Meinicke Peter, Tech Maike, Morgenstern Burkhard, Merkl Rainer
Abteilung Bioinformatik, Institut für Mikrobiologie und Genetik, Georg-August-Universität Göttingen, Goldschmidtstr, 1, 37077 Göttingen, Germany.
BMC Bioinformatics. 2004 Oct 28;5:169. doi: 10.1186/1471-2105-5-169.
Kernel-based learning algorithms are among the most advanced machine learning methods and have been successfully applied to a variety of sequence classification tasks within the field of bioinformatics. Conventional kernels utilized so far do not provide an easy interpretation of the learnt representations in terms of positional and compositional variability of the underlying biological signals.
We propose a kernel-based approach to datamining on biological sequences. With our method it is possible to model and analyze positional variability of oligomers of any length in a natural way. On one hand this is achieved by mapping the sequences to an intuitive but high-dimensional feature space, well-suited for interpretation of the learnt models. On the other hand, by means of the kernel trick we can provide a general learning algorithm for that high-dimensional representation because all required statistics can be computed without performing an explicit feature space mapping of the sequences. By introducing a kernel parameter that controls the degree of position-dependency, our feature space representation can be tailored to the characteristics of the biological problem at hand.

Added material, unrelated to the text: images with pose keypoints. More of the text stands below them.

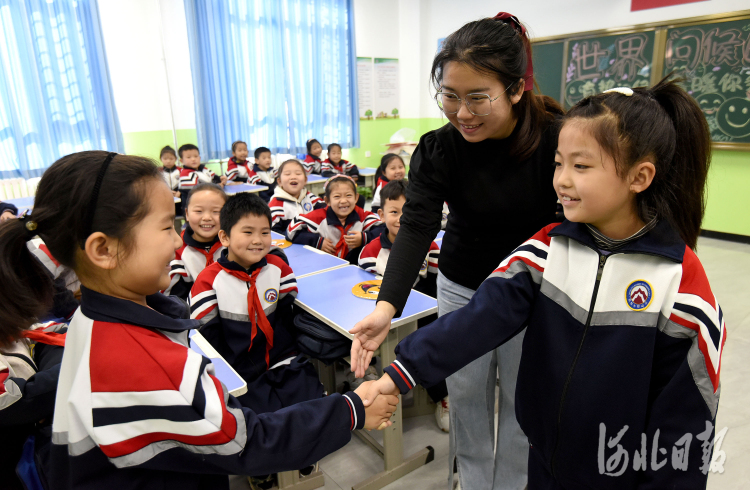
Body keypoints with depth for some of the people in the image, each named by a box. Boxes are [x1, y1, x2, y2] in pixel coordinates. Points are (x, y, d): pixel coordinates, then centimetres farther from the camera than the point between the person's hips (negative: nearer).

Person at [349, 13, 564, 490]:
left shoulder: (557, 137, -19)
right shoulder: (438, 149, -16)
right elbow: (416, 227, -26)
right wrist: (387, 305, -40)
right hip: (462, 289, 2)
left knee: (521, 399, 15)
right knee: (466, 396, 15)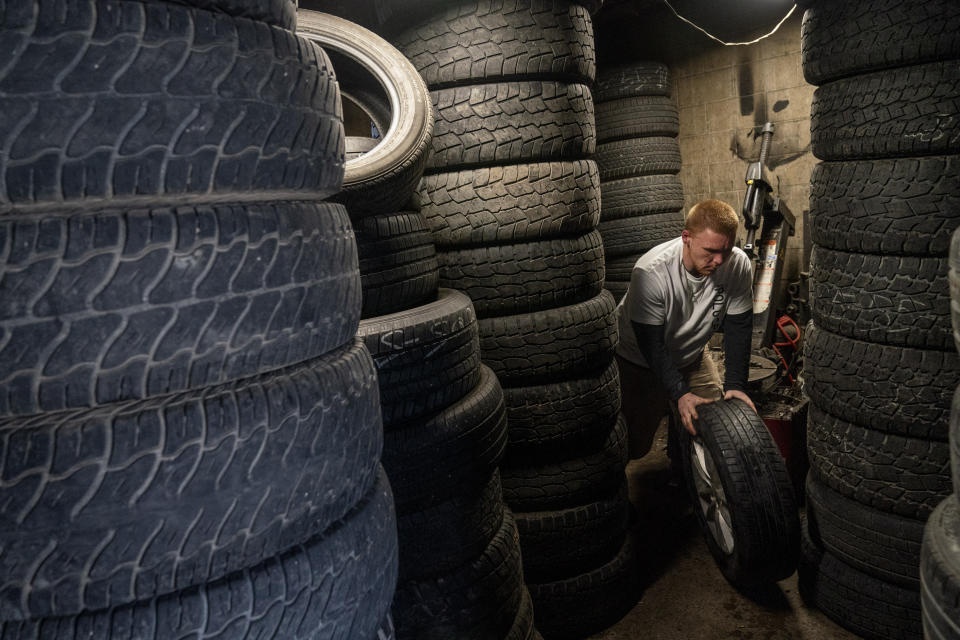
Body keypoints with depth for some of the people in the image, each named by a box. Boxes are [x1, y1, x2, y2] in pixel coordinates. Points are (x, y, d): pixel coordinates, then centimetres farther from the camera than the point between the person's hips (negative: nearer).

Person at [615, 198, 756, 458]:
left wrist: (736, 385, -19)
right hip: (638, 361, -4)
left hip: (691, 358, 5)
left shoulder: (738, 265, -19)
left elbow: (739, 329, -10)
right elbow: (651, 344, -27)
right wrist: (679, 393, -34)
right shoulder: (650, 273, -32)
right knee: (634, 445, -8)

A regularized learning scheme enables application even to biological problems for which only small sets of example sequences are available. Our approach includes a visualization method for transparent representation of characteristic sequence features. Thereby importance of features can be measured in terms of discriminative strength with respect to classification of the underlying sequences. To demonstrate and validate our concept on a biochemically well-defined case, we analyze E. coli translation initiation sites in order to show that we can find biologically relevant signals. For that case, our results clearly show that the Shine-Dalgarno sequence is the most important signal upstream a start codon. The variability in position and composition we found for that signal is in accordance with previous biological knowledge. We also find evidence for signals downstream of the start codon, previously introduced as transcriptional enhancers. These signals are mainly characterized by occurrences of adenine in a region of about 4 nucleotides next to the start codon.

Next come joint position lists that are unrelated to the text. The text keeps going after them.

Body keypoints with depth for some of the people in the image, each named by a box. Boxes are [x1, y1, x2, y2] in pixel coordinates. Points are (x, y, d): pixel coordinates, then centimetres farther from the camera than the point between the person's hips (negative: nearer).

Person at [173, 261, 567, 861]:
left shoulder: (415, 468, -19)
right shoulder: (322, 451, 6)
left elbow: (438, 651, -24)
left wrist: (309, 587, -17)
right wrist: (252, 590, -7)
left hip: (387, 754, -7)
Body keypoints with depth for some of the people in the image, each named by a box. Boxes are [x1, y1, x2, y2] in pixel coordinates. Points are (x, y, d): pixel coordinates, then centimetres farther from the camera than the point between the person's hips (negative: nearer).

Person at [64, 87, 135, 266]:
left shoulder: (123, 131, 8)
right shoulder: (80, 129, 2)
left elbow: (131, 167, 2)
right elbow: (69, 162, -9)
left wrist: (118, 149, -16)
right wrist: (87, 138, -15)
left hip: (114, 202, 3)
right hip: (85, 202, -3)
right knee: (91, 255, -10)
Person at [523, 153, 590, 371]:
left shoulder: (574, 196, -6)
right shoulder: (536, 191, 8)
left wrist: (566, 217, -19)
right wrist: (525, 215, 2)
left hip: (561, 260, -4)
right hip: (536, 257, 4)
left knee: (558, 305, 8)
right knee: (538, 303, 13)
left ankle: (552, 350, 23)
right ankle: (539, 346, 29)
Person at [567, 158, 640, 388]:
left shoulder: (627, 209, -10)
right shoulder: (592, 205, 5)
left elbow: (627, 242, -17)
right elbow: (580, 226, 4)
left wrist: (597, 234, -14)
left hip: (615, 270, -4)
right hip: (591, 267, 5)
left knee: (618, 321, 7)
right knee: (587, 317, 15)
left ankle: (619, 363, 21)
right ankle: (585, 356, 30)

We showed that the oligo kernel can provide a valuable tool for the analysis of relevant signals in biological sequences. In the case of translation initiation sites we could clearly deduce the most discriminative motifs and their positional variation from example sequences. Attractive features of our approach are its flexibility with respect to oligomer length and position conservation. By means of these two parameters oligo kernels can easily be adapted to different biological problems.

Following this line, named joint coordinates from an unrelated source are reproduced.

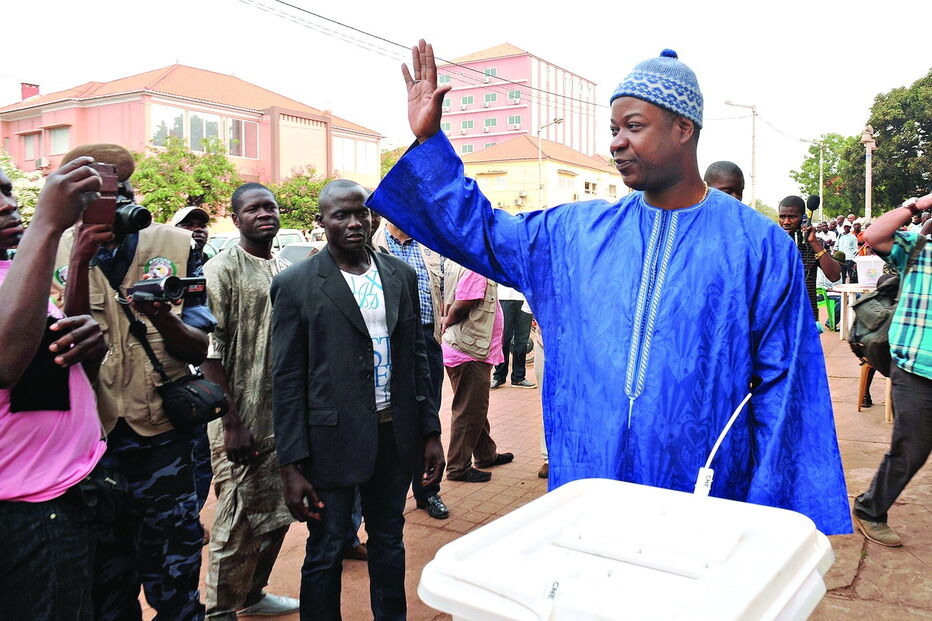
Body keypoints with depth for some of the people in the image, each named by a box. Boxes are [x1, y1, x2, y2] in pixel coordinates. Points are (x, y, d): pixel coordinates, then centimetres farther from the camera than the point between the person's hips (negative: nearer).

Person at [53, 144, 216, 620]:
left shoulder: (176, 246, 0)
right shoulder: (55, 253, 2)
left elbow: (197, 350, -3)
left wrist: (163, 318, -24)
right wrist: (80, 261, -20)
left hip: (161, 433, 0)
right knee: (105, 583, 15)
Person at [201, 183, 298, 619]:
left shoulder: (287, 272, 11)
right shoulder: (222, 270, -8)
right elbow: (209, 351, -13)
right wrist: (230, 423, -18)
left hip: (283, 417, 6)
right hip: (240, 422, -6)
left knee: (276, 515, 15)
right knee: (238, 521, 3)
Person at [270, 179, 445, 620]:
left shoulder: (401, 275, 5)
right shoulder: (295, 285, -7)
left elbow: (417, 357, 10)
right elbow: (286, 381, -7)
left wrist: (430, 431, 8)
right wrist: (292, 466, -9)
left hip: (396, 435, 4)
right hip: (332, 439, -4)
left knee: (389, 541, 19)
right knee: (326, 551, 10)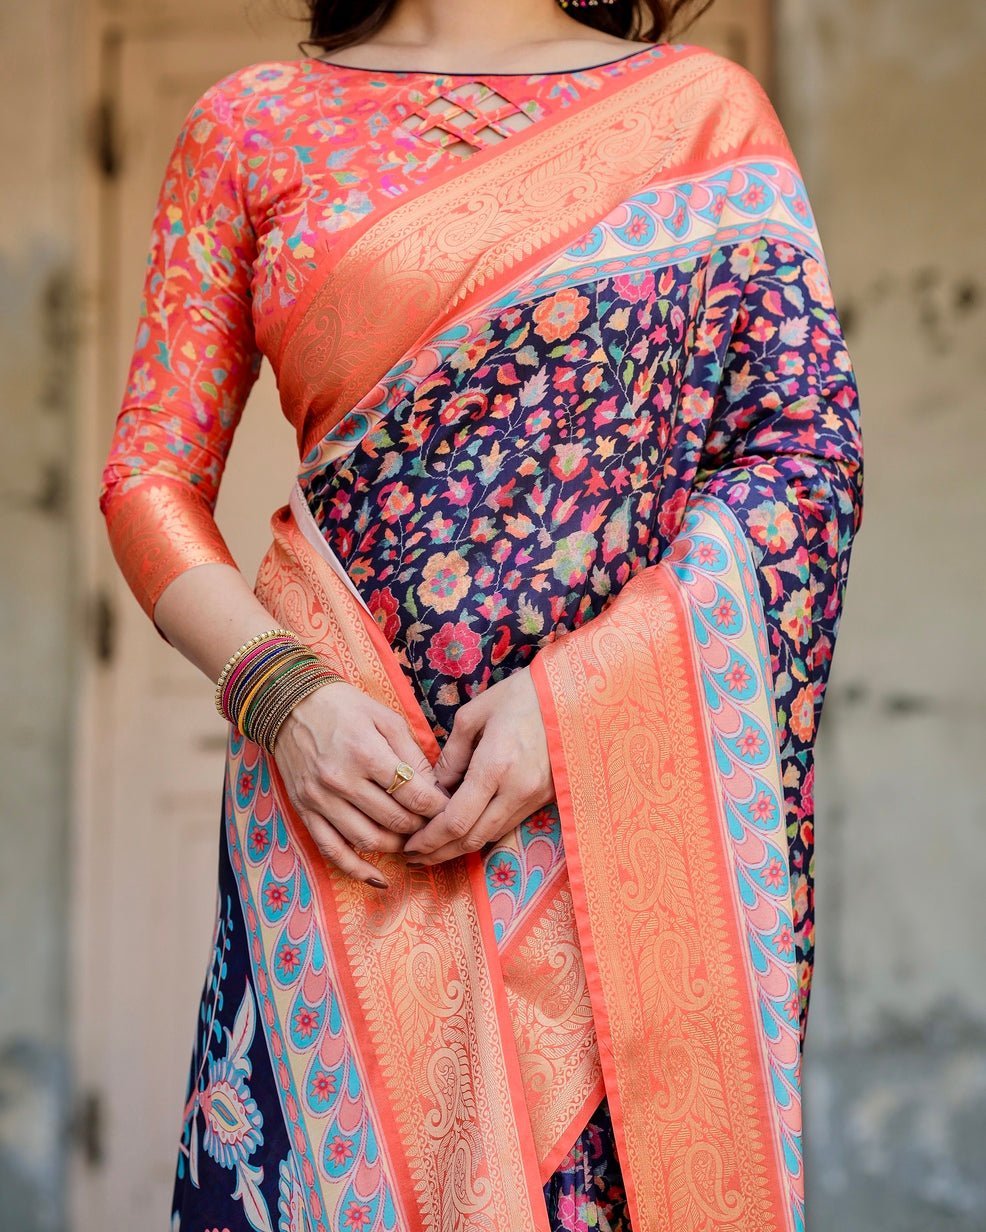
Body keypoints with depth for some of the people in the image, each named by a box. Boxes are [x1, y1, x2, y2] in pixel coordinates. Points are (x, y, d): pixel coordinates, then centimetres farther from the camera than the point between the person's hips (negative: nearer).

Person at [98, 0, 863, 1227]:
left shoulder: (703, 105, 9)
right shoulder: (251, 122, 11)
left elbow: (812, 453, 0)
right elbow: (150, 475, 8)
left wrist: (571, 695, -12)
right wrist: (282, 696, -10)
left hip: (639, 793, 0)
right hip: (346, 784, 1)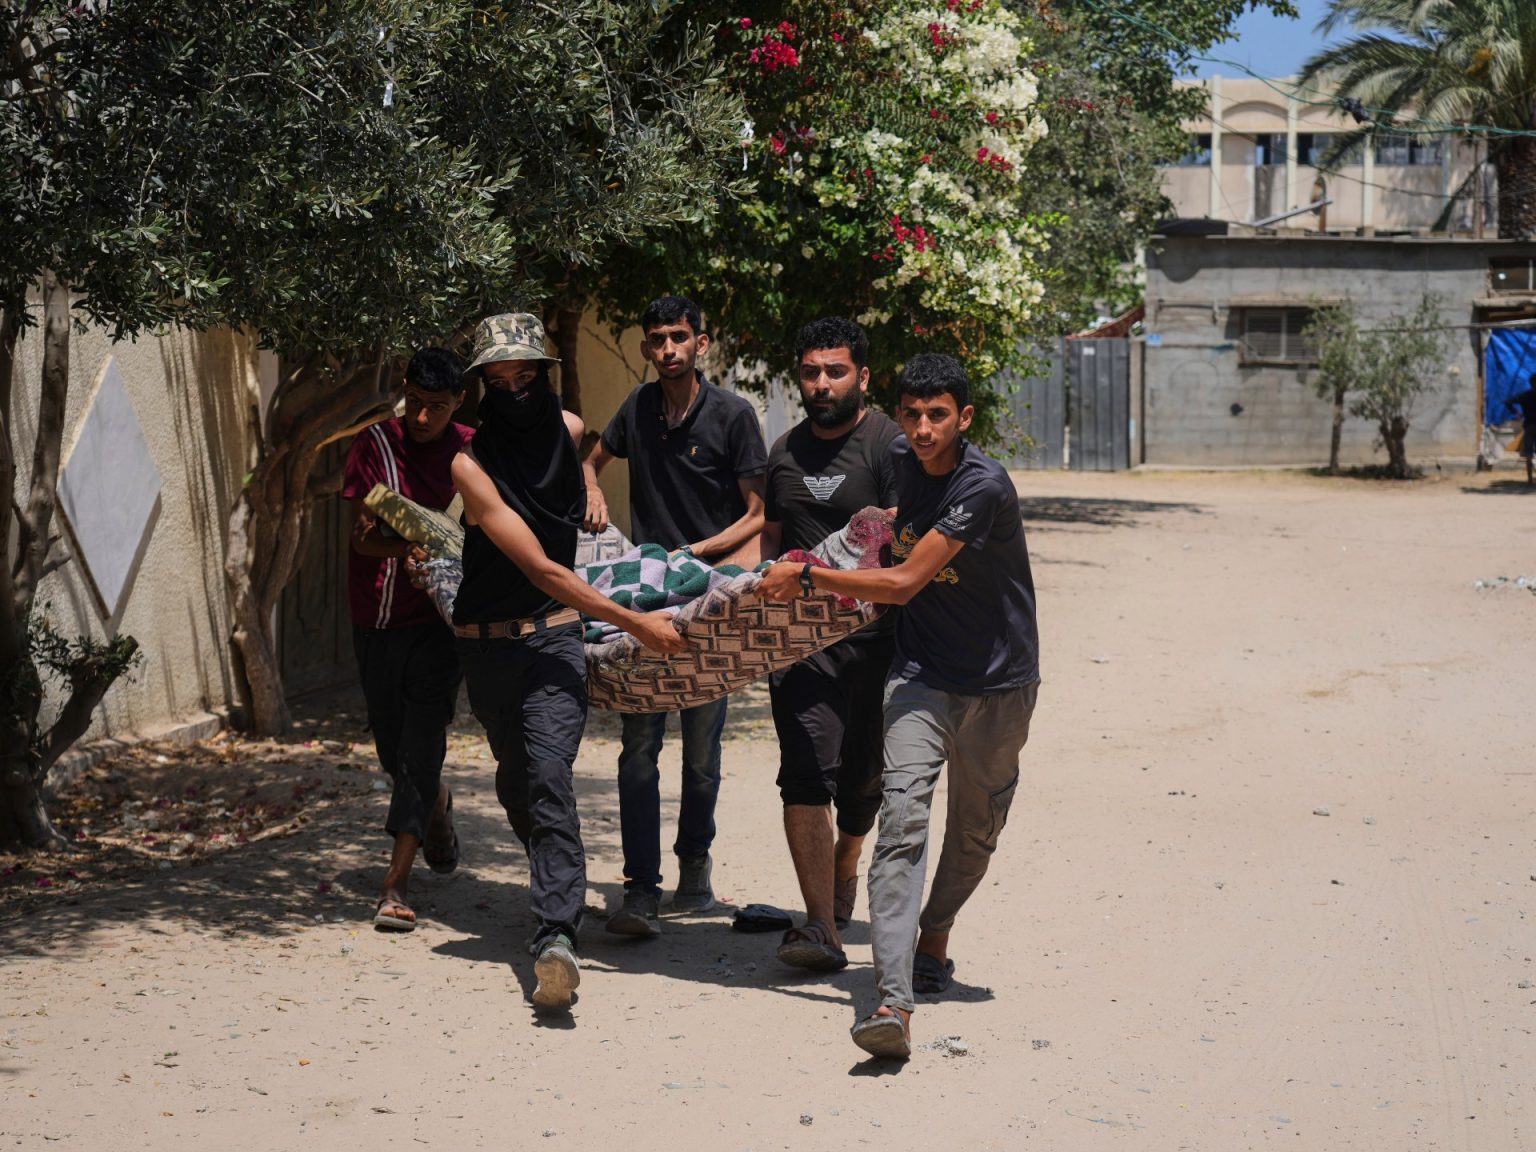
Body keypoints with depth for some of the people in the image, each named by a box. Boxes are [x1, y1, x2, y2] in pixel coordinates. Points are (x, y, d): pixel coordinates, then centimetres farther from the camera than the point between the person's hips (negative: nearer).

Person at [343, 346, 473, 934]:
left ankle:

基于核的学习算法是最先进的机器学习方法之一,已成功应用于生物信息学领域的各种序列分类任务。到目前为止所使用的传统核无法根据潜在生物信号的位置和组成变化对学习到的表示进行简单解释。
我们提出了一种基于核的生物序列数据挖掘方法。通过我们的方法,可以以自然的方式对任何长度的寡聚物的位置变化进行建模和分析。一方面,这是通过将序列映射到一个直观但高维的特征空间来实现的,该空间非常适合对学习到的模型进行解释。另一方面,借助核技巧,我们可以为该高维表示提供一种通用的学习算法,因为所有所需的统计量都可以在不执行序列的显式特征空间映射的情况下进行计算。通过引入一个控制位置依赖性程度的核参数,我们的特征空间表示可以根据手头生物问题的特征进行定制。一种正则化学习方案甚至能够应用于只有少量示例序列可用的生物问题。我们的方法包括一种可视化方法,用于透明地表示特征序列特征。由此,可以根据相对于基础序列分类的判别强度来衡量特征的重要性。为了在一个生物化学定义明确的案例中演示和验证我们的概念,我们分析了大肠杆菌的翻译起始位点,以表明我们能够找到生物学上相关的信号。对于该案例,我们的结果清楚地表明,Shine-Dalgarno序列是起始密码子上游最重要的信号。我们发现该信号在位置和组成上的变化与先前的生物学知识一致。我们还发现了起始密码子下游信号的证据,这些信号先前被引入作为转录增强子。这些信号的主要特征是在起始密码子旁边约4个核苷酸的区域中出现腺嘌呤。
我们表明,寡聚物核可以为分析生物序列中的相关信号提供一个有价值的工具。在翻译起始位点的案例中,我们可以从示例序列中清楚地推断出最具判别力的基序及其位置变化。我们方法的吸引人之处在于其在寡聚物长度和位置保守性方面的灵活性。通过这两个参数,寡聚物核可以很容易地适应不同的生物问题。